EXCERPT —
================================

Water consumption (ET, mm) during the growth period was calculated as follows:

$$ET=P+W_2-W_1+I+K-R-D_P$$

(1)

where P is the effective precipitation during the growth period (mm); W₂ is the annual water storage (mm) of the 0–120 cm soil layer after harvest; W₁ is the annual water storage in the 0–120 cm soil layer (mm) at the beginning of the experiment; I is the irrigation amount (mm); K is groundwater recharge (mm); R is the runoff (mm); and D_p is deep leakage (mm). As the groundwater depth at the study site was <5 m, the terrain was flat, and the single rainfall amount was small, K, R, and D_p could be ignored.

================================

(Before-and-after coordinate rows)

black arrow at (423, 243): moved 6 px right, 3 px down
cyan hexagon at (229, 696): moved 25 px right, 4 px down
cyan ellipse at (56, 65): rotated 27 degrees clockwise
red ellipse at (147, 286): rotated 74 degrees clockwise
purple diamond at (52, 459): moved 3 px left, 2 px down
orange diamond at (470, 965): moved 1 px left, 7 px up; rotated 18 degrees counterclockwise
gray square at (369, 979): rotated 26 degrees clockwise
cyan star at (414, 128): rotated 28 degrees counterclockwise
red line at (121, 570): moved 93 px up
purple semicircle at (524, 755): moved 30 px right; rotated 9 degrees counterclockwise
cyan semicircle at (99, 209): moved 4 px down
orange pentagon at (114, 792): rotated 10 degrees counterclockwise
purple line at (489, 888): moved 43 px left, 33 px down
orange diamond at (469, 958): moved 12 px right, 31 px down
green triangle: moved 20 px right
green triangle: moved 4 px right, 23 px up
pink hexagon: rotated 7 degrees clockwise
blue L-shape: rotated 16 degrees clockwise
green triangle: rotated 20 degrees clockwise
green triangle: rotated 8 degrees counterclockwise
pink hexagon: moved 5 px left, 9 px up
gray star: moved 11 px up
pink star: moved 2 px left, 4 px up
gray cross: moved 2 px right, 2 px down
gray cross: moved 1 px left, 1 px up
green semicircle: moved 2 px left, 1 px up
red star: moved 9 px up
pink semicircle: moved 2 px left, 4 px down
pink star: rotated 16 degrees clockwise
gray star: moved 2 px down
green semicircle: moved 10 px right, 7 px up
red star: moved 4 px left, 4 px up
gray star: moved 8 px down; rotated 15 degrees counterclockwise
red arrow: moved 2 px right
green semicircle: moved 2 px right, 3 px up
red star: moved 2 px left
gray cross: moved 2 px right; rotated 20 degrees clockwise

================================

TASK DESCRIPTION —
Rewrite the passage of the excerpt on growth-period water consumption starting at "where P is the" and ending at "could be ignored.", renaming "deep leakage" as "deep percolation".

WRITTEN ANSWER —
where P is the effective precipitation during the growth period (mm); W₂ is the annual water storage (mm) of the 0–120 cm soil layer after harvest; W₁ is the annual water storage in the 0–120 cm soil layer (mm) at the beginning of the experiment; I is the irrigation amount (mm); K is groundwater recharge (mm); R is the runoff (mm); and D_p is deep percolation (mm). As the groundwater depth at the study site was <5 m, the terrain was flat, and the single rainfall amount was small, K, R, and D_p could be ignored.